Lesleyd271 writes, "In Birmingham AL still? That's where I am! shoot me an email if you want to catch a drink and some knits!!"

No...I actually just finished at that client, and most probably won't be back. Sorry to have missed you.

Monday, November 02, 2009

So Busy...So Important

Yes...if you could stop with all the camera flashes for a second, I'll breathlessly tell you all I've been doing. Along with my regular knitting and spinning (and irregular blogging about it, of course), I also had to fly to my client site last night and then take an early morning call to be interviewed by Swedish National Public Radio.

International Knit Fame
Every once in a while, a friend really will say something that will indicate that they envy my life, and I always think of something a wise person told me years ago, that helps me when I feel envious of someone or something:
"Don't compare your insides to someone else's outsides."
Don't get me wrong, I really like my life, but like everyone else it has it's wearisome aspects.

I really did fly to my client site for the week but what I didn't mention is that I had to leave my house after dinner last night to make a 9:15 flight to Alabama, which was delayed for 2 hours, getting me into my Birmingham hotel at 12:30 am (thank goodness they're in a different time zone at least, so I could get 6 hours of sleep before my radio interview!). Jet-setting really isn't what it used to be.

About this exercise —
Continue the knitting blog post from where it stops, keeping the writer's voice. You won't need the rows.

Dataset entries

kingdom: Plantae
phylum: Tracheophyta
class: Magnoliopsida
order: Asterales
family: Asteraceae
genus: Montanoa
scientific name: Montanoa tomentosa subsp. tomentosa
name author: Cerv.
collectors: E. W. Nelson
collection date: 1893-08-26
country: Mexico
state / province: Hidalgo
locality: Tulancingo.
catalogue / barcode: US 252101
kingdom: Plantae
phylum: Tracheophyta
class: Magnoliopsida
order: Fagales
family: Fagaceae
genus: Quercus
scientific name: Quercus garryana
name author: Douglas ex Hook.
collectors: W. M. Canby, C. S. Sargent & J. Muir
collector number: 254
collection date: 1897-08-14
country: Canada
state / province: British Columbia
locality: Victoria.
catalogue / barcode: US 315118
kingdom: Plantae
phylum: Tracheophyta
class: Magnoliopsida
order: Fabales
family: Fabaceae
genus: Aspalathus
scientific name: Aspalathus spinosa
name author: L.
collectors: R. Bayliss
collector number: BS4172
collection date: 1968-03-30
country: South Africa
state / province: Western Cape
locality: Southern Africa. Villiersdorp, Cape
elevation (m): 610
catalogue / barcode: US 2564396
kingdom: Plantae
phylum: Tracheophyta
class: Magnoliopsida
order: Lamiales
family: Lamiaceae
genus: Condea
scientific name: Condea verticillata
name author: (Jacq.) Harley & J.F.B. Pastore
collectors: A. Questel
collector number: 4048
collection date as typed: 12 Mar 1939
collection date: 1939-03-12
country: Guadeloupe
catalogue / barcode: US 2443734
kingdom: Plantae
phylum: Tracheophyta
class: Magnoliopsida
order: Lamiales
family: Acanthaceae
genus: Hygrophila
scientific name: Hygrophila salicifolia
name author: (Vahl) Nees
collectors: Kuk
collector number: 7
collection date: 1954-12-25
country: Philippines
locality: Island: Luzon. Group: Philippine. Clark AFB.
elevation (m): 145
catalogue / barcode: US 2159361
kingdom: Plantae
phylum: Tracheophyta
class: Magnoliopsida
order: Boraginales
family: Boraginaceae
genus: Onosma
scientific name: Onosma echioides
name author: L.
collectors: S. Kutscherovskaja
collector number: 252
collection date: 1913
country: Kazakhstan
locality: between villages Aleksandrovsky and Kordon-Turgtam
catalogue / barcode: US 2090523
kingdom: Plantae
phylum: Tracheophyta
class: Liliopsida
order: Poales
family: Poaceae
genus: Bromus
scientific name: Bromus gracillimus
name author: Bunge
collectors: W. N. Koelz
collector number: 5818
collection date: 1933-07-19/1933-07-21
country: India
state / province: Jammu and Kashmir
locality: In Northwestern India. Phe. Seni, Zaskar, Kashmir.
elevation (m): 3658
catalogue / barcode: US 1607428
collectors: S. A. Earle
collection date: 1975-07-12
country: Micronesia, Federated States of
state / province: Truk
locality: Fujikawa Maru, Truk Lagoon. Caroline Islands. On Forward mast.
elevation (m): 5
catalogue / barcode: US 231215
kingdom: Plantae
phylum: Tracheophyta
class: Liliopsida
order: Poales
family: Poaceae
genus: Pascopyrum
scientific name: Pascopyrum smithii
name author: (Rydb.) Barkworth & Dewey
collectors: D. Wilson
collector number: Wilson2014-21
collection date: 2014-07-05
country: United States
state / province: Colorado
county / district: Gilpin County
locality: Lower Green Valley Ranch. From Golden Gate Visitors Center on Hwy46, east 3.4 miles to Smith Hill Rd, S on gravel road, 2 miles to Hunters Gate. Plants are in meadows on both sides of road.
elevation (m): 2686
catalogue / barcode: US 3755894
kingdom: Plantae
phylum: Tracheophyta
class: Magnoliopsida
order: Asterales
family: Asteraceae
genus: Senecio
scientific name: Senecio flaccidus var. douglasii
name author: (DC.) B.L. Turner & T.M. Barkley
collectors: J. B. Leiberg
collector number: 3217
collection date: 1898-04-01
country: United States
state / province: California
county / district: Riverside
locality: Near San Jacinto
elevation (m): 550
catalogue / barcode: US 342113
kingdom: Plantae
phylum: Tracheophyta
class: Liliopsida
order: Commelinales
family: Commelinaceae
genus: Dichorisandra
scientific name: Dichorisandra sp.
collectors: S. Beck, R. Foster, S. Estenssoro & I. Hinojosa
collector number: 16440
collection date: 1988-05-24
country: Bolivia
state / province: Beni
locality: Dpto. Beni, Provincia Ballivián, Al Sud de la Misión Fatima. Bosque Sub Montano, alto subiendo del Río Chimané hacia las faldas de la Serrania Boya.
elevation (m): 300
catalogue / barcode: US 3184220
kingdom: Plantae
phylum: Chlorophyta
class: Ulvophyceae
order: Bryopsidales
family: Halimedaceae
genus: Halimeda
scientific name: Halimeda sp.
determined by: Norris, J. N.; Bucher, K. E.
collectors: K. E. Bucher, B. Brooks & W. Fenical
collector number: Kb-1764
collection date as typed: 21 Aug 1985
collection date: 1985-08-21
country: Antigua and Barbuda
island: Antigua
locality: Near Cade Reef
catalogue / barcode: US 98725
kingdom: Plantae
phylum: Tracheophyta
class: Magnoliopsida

Exercise output —
I really was interviewed by someone from Swedish Radio. Lovisa Lamm will be airing a five-part series on knitting and other fiber arts sometime in December, and was very interested in the Men's Knitting was a delight to speak with her. When I googled her name and translated one of the Swedish pages about her radio programs, she did a series on how to survive using street smarts, including the following topics:
Så blir du din egen polis (How to become your own police)
Så överlever du som soldat (How to survive as a soldier)
kurs: Så blir du strippa (Course: How to become a stripper)
Jeanette: Så lyckades jag ta mig ur en gruppvåldtäkt (Jeanette: So I managed to get me out of a gang rape)
kurs: Så slår du ner en våldtäktsman (Course: How to turn down a rapist)
Hopefully the knitting programs will be a bit more sedate...I'll make sure to send out a link when it gets aired at the end of the year.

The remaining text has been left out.